◆ OBJECTIF DE L'EXERCICE: Poursuivez le texte sur la rébellion au Nord-Mali, reproduit plus bas, en reprenant juste après sa dernière phrase.

◆ TEXTE FOURNI:
============
Situation sécuritaire au nord-Mali : La voix d’intellectuels, hommes et femmes de culture

1

Face à l’extrême gravité de la situation sécuritaire au nord de notre pays, un groupe d’intellectuels, hommes et femmes de culture, a décidé d’apporter sa contribution à la recherche de solution à cette crise. Le 9 février dernier, réuni autour d’Aminata Dramane Traoré, le groupe était face à la presse à l’espace Djenné. Pour l’historien, Jean Bosco Konaré, c’est une prise de conscience collective d’un groupe d’intellectuels, hommes et femmes de culture qui veut apporter son expertise à la recherche de solution aux grandes questions de la vie de la nation. Selon Adama Samassékou, l’un des membres du groupe et ancien ministre de l’Education de base, la gravité de la situation impose la mobilisation de tous les fils de la nation. Au cours de la conférence de presse, le groupe a lu une déclaration dite «  Déclaration d’intellectuels, hommes et femmes de culture sur la rébellion au Nord-Mali ». Compte tenu de l’importance de ce document, nous vous le proposons en intégralité.
Etat des lieux

Comment comprendre la rébellion armée qui, aujourd’hui, endeuille le Mali et condamne des dizaines de milliers d’innocentes et d’innocents à l’insécurité et au déplacement forcé, lorsqu’on ne veut pas s’en tenir au schéma réducteur du conflit ethnique ?
La rébellion qui a débuté le 17 janvier 2012 crée dans notre pays une situation de guerre civile.
L’heure est grave : l’intégrité du territoire national et la cohésion sociale sont aujourd’hui menacées.
L’honnêteté intellectuelle et la rigueur qu’exige la gravité de la situation actuelle du Mali imposent de lire cette rébellion à la lumière du système mondial et ses crises.
Les réformes structurelles mises en œuvre à partir de la décennie 80 en vue de corriger les dysfonctionnements du modèle néolibéral, n’ont pas atteint les objectifs visés en terme d’amélioration des conditions de vie des populations, notamment l’accès à l’alimentation, l’eau, l’éducation, la santé et l’énergie domestique. Ce constat, qui est valable pour l’ensemble du pays, revêt des conséquences particulières au Nord.

Enjeux
Le Nord-Mali se caractérise par l’extrême complexité des enjeux géopolitiques, économiques et stratégiques, sans la compréhension desquels aucune paix durable n’y est envisageable.
Le septentrion malien a souvent été le théâtre de soulèvements d’une partie de la population qui revendique son autonomie par la voie des armes. Tous les régimes coloniaux et postcoloniaux ont été confrontés à cette situation. De l’indépendance à ce jour, les réponses de l’Etat, qui ont été à la fois militaires, politiques et socio-économiques, n’ont pas pu y instaurer la paix sur une base durable.
La mauvaise gestion, le clientélisme et la corruption que l’on relève dans la gestion des affaires publiques, exacerbent les frustrations et le sentiment d’exacerbent d’exclusion à l’échelle du pays sans pour autant justifier la violence armée dans les autres régions.
============
◆ DONNÉES PRÉSENTÉES:

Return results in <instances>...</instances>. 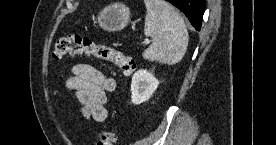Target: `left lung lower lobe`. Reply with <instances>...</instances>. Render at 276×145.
Masks as SVG:
<instances>
[{"mask_svg":"<svg viewBox=\"0 0 276 145\" xmlns=\"http://www.w3.org/2000/svg\"><path fill=\"white\" fill-rule=\"evenodd\" d=\"M179 8L196 30H200L205 10V0H167Z\"/></svg>","mask_w":276,"mask_h":145,"instance_id":"left-lung-lower-lobe-1","label":"left lung lower lobe"}]
</instances>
============
◆ RÉPONSE ATTENDUE:
Par ailleurs, la manière de gérer la libération des otages occidentaux a conforté AQMI dans la création au Mali d’un sanctuaire au liaison avec le terrorisme international.
Nous sommes dans un processus programmé de désintégration de l’Etat et de cristallisation des identités ethniques et régionalistes. De ce point de vue, nous questionnons même la genèse de l’appellation « régions du Nord »
N’y a-t-il pas une volonté d’affaiblir des Etats de la CEDEAO et l’organisation elle-même ?
N’allons-nous pas vers une résurgence du vieux projet de l’organisation des Etats riverains du Sahara (OERS) ?
Après le découpage du Soudan, nous sommes en droit de nous interroger sur l’intention des pays de l’OTAN de procéder à une nouvelle balkanisation de l’Afrique. Ne sommes- nous pas de fait en présence d’un processus de dépossession des ressources agricoles et minières africaines, qui constituent aujourd’hui une partie importante des réserves mondiales pour la relance de la croissance économique globale ?
De l’approche globale que nous privilégions, il ressort que l’issue à cette guerre fratricide récurrente n’est ni militaire, ni financière mais politique, économique, sociale, culturelle et diplomatique.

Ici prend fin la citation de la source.